Now listening: Cerys Matthew's 'Don't Look Down', especially Track 6: "Smash the Glass"
'Modern' is one of those rich, annoying words - like 'Justice(1),' which I've already I think gone on about here - that's both an orientation and a data set, evidence and methodology. Modern Catholics live in a post-VII world; this means both that they live along a timeline which follows said historical event, and that they approach said living in a way conditioned by particular forms of knowledge. Modern scholars too, live in the 21st Century, and they school along with trends in critical, post-critical and post-ironic theory. All so very modern. (And I'm doing that which I hate, dividing the human world, at least in part, into thought and practice. Ideology and observation. It seems ...useful...to do that here, but I hope I don't have to stop with that.) Which proves 'Modern' is a living, important bit of verbiage, one worthy of the work it puts you to. Judging from the decade-long wrestle I've had with 'Justice,' I assume the farthest I'll every really get in terms of the ability to use 'Modern' in a way that feels responsible is a sense of resignation as I pick a use and apologize to all its disruptive supplements, like kids I'm not feeding who'll get fed somewhere else.

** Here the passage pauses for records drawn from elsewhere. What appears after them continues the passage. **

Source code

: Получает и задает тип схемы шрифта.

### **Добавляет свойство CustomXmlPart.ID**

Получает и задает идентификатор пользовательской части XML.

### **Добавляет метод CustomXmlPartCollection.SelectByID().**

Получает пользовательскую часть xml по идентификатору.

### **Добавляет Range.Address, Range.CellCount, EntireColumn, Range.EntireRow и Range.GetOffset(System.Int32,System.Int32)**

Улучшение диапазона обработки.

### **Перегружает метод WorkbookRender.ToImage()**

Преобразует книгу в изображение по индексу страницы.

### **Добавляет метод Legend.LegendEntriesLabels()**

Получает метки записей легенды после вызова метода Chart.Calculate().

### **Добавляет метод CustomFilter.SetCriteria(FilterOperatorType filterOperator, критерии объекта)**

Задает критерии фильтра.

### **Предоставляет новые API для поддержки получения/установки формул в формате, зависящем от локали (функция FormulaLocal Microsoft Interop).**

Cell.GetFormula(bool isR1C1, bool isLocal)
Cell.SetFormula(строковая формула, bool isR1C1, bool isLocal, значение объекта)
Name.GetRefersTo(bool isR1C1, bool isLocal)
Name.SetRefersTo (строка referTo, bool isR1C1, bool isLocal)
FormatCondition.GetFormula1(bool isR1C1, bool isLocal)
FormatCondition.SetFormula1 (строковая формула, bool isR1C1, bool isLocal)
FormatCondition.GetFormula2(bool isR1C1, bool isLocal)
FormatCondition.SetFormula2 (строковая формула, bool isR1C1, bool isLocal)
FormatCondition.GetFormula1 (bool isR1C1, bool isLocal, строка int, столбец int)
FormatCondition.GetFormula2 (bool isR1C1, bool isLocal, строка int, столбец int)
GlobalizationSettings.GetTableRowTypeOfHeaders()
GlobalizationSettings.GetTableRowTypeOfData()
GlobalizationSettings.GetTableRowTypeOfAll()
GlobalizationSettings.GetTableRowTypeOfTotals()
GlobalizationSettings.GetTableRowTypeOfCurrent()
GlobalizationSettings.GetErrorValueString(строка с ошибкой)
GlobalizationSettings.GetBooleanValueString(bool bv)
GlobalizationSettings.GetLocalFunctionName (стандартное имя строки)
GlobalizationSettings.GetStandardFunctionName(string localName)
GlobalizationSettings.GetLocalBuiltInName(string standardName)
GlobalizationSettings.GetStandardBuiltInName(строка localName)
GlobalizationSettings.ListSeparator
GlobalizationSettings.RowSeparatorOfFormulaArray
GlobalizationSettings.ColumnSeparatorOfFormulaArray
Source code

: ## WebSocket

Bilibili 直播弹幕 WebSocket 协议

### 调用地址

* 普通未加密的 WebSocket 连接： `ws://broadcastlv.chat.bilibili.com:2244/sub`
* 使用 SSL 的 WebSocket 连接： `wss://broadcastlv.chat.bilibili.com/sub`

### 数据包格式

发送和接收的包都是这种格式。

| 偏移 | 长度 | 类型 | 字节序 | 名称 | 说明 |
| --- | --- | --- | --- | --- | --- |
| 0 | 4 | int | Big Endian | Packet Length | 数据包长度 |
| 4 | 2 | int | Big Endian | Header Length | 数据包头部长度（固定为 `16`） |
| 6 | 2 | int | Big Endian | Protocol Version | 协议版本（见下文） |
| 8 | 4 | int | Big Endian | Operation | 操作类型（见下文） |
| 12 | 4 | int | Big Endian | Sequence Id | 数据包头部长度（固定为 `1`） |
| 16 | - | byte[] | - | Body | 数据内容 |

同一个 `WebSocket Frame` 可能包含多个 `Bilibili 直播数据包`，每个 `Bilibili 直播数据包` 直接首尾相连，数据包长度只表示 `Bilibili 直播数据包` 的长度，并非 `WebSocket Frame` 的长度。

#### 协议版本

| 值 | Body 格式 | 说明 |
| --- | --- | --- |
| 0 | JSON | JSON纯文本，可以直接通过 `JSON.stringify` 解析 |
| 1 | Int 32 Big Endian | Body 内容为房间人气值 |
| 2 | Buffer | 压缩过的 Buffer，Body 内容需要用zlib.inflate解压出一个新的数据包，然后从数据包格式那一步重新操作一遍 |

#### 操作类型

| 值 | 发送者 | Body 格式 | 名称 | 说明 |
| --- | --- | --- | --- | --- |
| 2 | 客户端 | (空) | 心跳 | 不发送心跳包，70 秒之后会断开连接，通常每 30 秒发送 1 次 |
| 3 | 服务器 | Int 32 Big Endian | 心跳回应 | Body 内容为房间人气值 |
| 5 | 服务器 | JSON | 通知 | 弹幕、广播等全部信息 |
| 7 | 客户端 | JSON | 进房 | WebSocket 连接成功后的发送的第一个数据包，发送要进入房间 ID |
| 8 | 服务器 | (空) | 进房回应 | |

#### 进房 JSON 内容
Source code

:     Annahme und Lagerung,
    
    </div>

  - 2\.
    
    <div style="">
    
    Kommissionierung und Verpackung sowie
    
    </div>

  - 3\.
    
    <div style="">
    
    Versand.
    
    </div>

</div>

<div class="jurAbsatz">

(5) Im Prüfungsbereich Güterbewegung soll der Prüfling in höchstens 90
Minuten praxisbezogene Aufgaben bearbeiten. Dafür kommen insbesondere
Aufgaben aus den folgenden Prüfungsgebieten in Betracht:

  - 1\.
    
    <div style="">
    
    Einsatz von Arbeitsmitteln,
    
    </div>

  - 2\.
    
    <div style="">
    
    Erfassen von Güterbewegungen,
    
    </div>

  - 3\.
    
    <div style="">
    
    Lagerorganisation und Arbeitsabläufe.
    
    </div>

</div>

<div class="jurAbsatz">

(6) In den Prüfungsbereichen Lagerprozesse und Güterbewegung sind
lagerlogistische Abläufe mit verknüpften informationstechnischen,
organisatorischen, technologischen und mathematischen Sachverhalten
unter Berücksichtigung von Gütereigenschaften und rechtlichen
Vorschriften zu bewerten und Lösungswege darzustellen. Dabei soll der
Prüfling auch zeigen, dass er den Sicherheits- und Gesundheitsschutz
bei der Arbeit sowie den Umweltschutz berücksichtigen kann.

And maybe foment revolution when they hit puberty.
My two projects for the next few weeks involve working through two 'Modern' moments: contemporary study of religion, and recent work in American Catholicism. Now, neither 'contemporary' nor 'recent' are synonyms for 'Modern' in any but the sloppiest ways. And yet. Theories and understandings of modernity run throughout. There's an idea that we've had a radical break with even the 'human' that came before us; and I can't help feeling that every generation ever feels that way. That they've killed their idols. That they've formed a distinct new branch off the evolutionary tree. And I'm not entirely convinced by the myth of the self-made modern. But my hermeneutic of skepticism is no substitute for looking closely at what's there, so I'll look for real discontinuities (conditioned, of course), and I'm sure I'll find them. Because if nothing else, the 'Modern,' is an inevitable comparative framework. You can study 21st Century CE French Islam and 3rd Century BCE Chinese Ascetics in the same week because the scholars are both modern, the studies are both markedly modern in methodology. Or, you can study Dragon King Temple resurgence in post-Communist China and Internet pilgrimage among Western Catholics because both are governed by 'popular' and 'technological' revolutions, markers of modernity as far as we've thought them. But I'm still undecided whether 'Modern' has any good, solid use for me outside of marking off certain comparative dangers to avoid. I'm afraid, though, that saying that commits me to a reification of discontinuous history, which just seems unverifiable.
(1) My feeling on this, basically, is that 'Justice' can be understood as a balancing of the scales, a way to restore equilibrium. But it intervenes, makes cuts, re-organizes. It isn't a balancing in the sense of restoring some perfect, prior, order; it builds an order it presupposes, and you could develop a system that 'restores' the equilibrium disrupted by 'Justice', and then corrects for that, ad infinitum. I don't think that makes 'Justice' in any way unnecessary, I just don't think it's got some kind of inherently transcendent purity to it either.